:: THE TASK ::
Answer from the commentary on Kornelios and Isaiah 56:
(a) According to the commentary, which manuscripts contain the King James line "he shall tell thee what thou oughtest to do"?
(b) Whom did Kornelios send to Ioppa?
(c) In the bracketed note on verse 4 of the Isaiah quotation, to whom were the Sabbaths given?
BEGIN PROVIDED TEXT
The King James Version has a line inserted at the end of the dialogue in this verse, “he shall tell thee what thou oughtest to do”, which appears in only some Latin and a very small number of late Greek manuscripts.
7 And as the messenger [or angel, since here in a vision the inference is certainly that is is a supernatural event, for it is daytime and Kornelios is wide awake] speaking to him departed, he called two of the household servants, and a pious soldier of those who were with him constantly. 8 And explaining all to them he sent them to Ioppa.
Like the Samaritans who were preached to by Christ, Kornelios, excepting that Romans were not circumcised, certainly fits the description of a “lost” Israelite given in Isaiah 56: From Isaiah 56:3-8: “3 Neither let the son of the stranger [or estranged one, referring to the estranged Israelites who were deported by the Assyrians], that hath joined himself to the LORD, speak, saying, The LORD hath utterly separated me from his people [the estranged ones must be His people in the first place, since Israel was already separated from all peoples]: neither let the eunuch [another way of referring to an estranged Israelite] say, Behold, I am a dry tree. 4 For thus saith the LORD unto the eunuchs that keep my sabbaths [the Sabbaths were given only to Israel], and choose the things that please me, and take hold of my covenant; 5 Even unto them will I give in mine house and within my walls a place and a name better than of sons and of daughters: I will give them an everlasting name, that shall not be cut off. 6 Also the sons of the stranger [estranged one] that join themselves to the LORD, to serve him, and to love the name of the LORD, to be his servants, every one that keepeth the sabbath from polluting it, and taketh hold of my covenant; 7 Even them will I bring to my holy mountain, and make them joyful in my house of prayer: their burnt offerings and their sacrifices shall be accepted upon mine altar; for mine house shall be called an house of prayer for all people. 8 The Lord GOD which gathereth the outcasts of Israel saith, Yet will I gather others to him, beside those that are gathered unto him.” Here is the beginning of the fulfillment of Isaiah 56: that the circumcised were being gathered to Christ, and now the outcasts are also going to be gathered: Kornelios being an uncircumcised Roman, was the son of the estranged ones, who according to this passage must have been Israel in the first place.
Peter's vision was precipitated by the vision of Kornelios, and one vision could not be effective without the other. These visions had to be presented to each of these men in concert in order to put the men together, because neither of them would have been persuaded without such a vision of his own.
END PROVIDED TEXT
BEGIN RECORD EXCERPTS
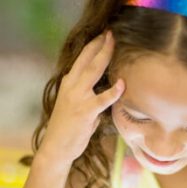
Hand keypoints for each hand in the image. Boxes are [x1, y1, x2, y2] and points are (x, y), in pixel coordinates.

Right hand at [38, 31, 124, 166]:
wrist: (57, 147)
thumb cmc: (69, 129)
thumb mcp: (76, 107)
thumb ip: (89, 98)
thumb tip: (106, 95)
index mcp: (69, 84)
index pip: (81, 60)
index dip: (92, 47)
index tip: (103, 37)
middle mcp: (71, 87)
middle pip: (87, 61)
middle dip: (100, 46)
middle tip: (110, 34)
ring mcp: (78, 98)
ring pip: (93, 72)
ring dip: (104, 57)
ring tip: (113, 45)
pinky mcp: (85, 112)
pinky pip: (102, 100)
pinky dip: (112, 92)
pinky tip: (121, 84)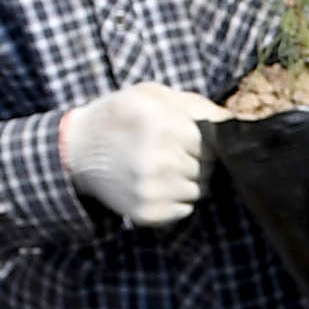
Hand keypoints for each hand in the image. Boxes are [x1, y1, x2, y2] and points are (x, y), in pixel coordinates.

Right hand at [60, 82, 211, 227]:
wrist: (75, 151)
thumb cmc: (120, 117)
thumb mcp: (152, 95)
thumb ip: (196, 104)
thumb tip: (233, 123)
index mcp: (161, 125)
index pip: (213, 141)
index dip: (202, 139)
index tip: (184, 136)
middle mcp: (158, 160)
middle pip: (209, 166)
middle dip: (198, 159)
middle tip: (171, 152)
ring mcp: (152, 190)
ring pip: (200, 189)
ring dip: (189, 179)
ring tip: (161, 167)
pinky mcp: (148, 213)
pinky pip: (186, 209)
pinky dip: (177, 199)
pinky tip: (155, 185)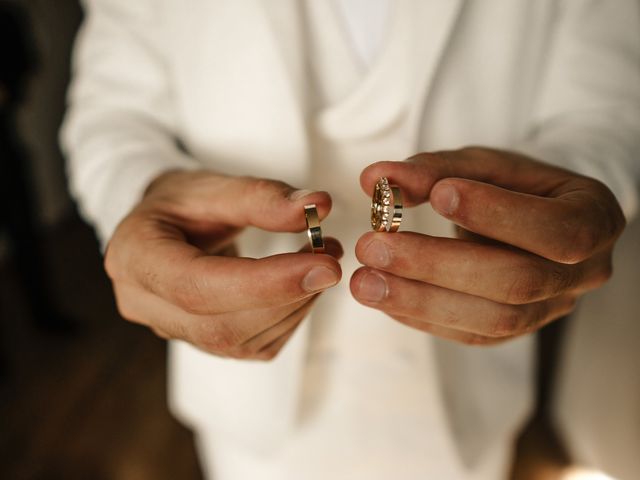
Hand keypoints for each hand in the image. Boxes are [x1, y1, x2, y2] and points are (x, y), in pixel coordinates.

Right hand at [105, 170, 341, 359]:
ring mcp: (172, 330)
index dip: (264, 284)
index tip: (322, 266)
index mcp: (136, 257)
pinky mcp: (202, 342)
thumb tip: (318, 205)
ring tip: (321, 263)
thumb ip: (262, 196)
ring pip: (241, 342)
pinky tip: (301, 287)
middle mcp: (144, 304)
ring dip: (295, 307)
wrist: (164, 225)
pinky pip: (252, 347)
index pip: (197, 287)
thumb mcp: (213, 185)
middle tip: (331, 258)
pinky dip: (288, 319)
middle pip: (222, 324)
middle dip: (287, 296)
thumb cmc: (182, 203)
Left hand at [351, 147, 624, 344]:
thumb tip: (375, 178)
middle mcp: (582, 274)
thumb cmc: (511, 186)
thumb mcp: (482, 165)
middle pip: (515, 282)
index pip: (554, 229)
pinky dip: (423, 317)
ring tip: (363, 282)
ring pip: (491, 320)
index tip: (438, 196)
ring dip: (420, 301)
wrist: (529, 218)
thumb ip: (434, 169)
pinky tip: (383, 298)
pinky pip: (471, 335)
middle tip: (373, 247)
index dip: (496, 215)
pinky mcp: (515, 331)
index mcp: (592, 220)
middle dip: (438, 266)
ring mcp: (550, 310)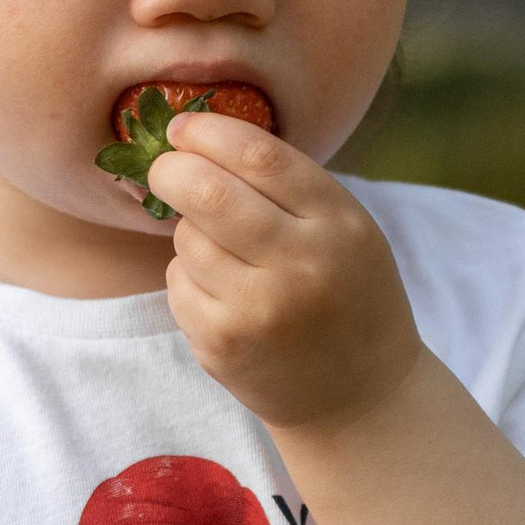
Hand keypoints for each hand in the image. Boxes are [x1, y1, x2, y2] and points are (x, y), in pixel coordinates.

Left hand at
END RECORD EXCERPTS
:: RESULT OF THE EXERCISE ::
(a) Only some Latin manuscripts and a very small number of late Greek manuscripts.
(b) Two of the household servants and a pious soldier from among those who were with him constantly.
(c) Only to Israel.